### ASSIGNMENT
Please restate word for word each line from the one containing "hfov_deg: 67.3" to the last line of the records below, and drop the pictures.
:: RECORDS FOR PROCESSING ::
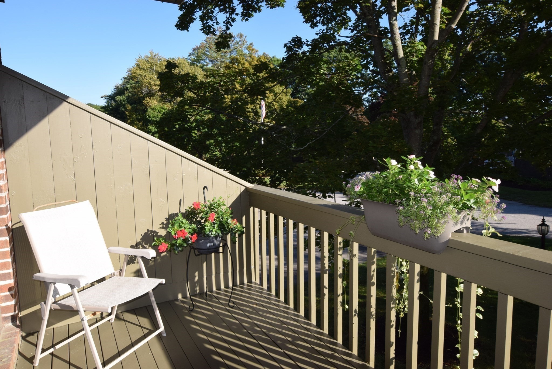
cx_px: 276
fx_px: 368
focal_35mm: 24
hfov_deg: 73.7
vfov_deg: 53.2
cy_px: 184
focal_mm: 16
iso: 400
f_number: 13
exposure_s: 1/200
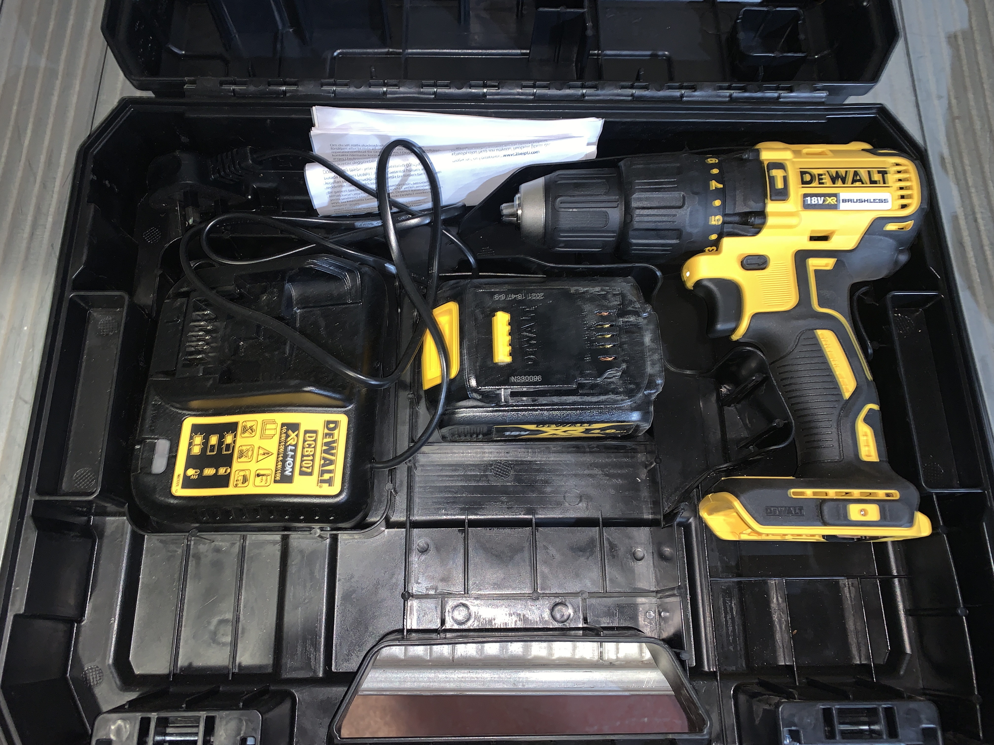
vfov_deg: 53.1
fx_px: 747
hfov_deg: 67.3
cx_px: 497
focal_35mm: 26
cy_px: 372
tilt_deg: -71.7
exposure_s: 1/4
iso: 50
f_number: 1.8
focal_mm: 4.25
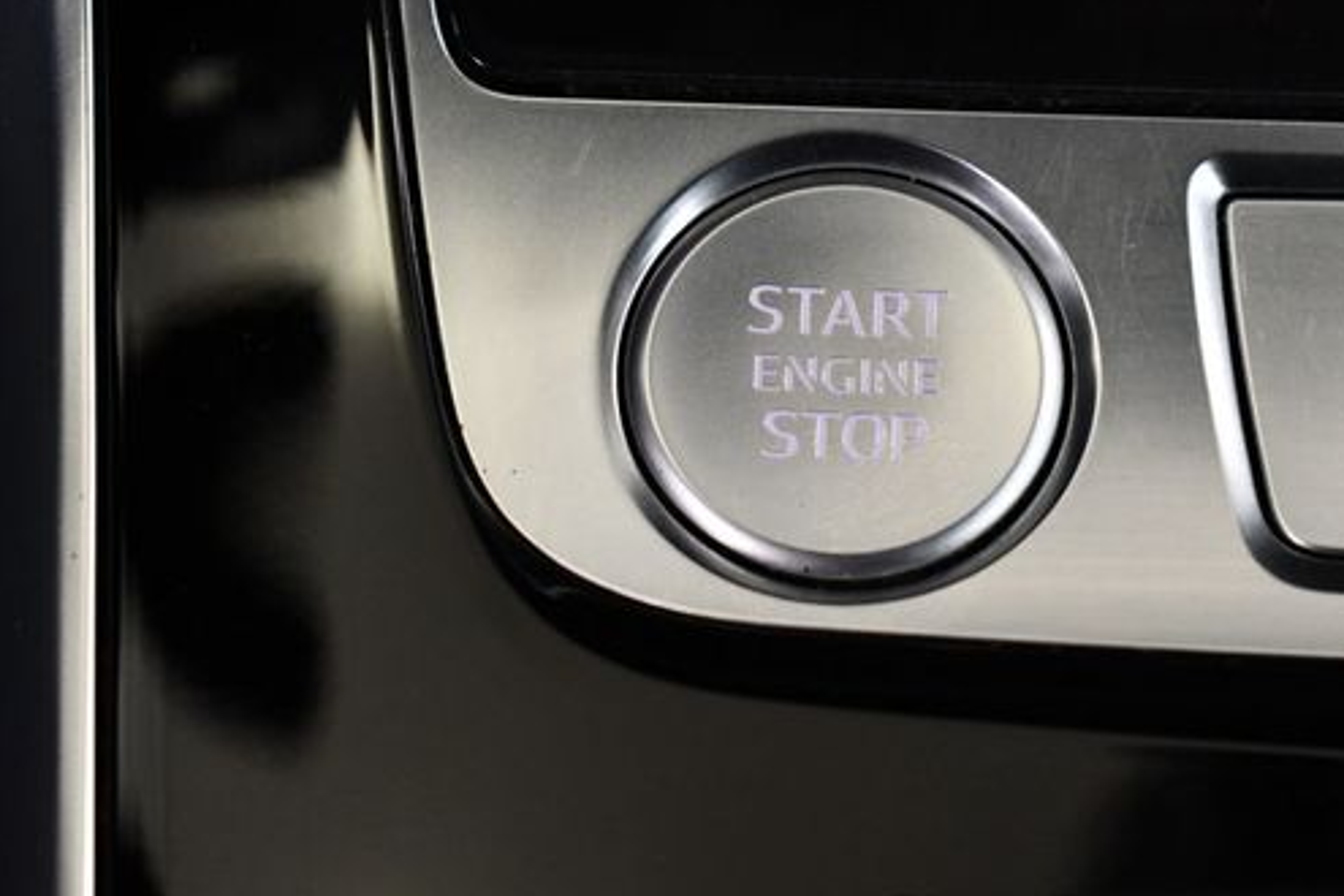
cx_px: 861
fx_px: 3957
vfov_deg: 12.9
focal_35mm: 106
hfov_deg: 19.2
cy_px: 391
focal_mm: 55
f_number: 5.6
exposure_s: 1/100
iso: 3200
:::
### TASK OUTPUT
hfov_deg: 67.3
cx_px: 497
focal_35mm: 26
cy_px: 372
tilt_deg: -71.7
exposure_s: 1/4
iso: 50
f_number: 1.8
focal_mm: 4.25
cx_px: 861
fx_px: 3957
vfov_deg: 12.9
focal_35mm: 106
hfov_deg: 19.2
cy_px: 391
focal_mm: 55
f_number: 5.6
exposure_s: 1/100
iso: 3200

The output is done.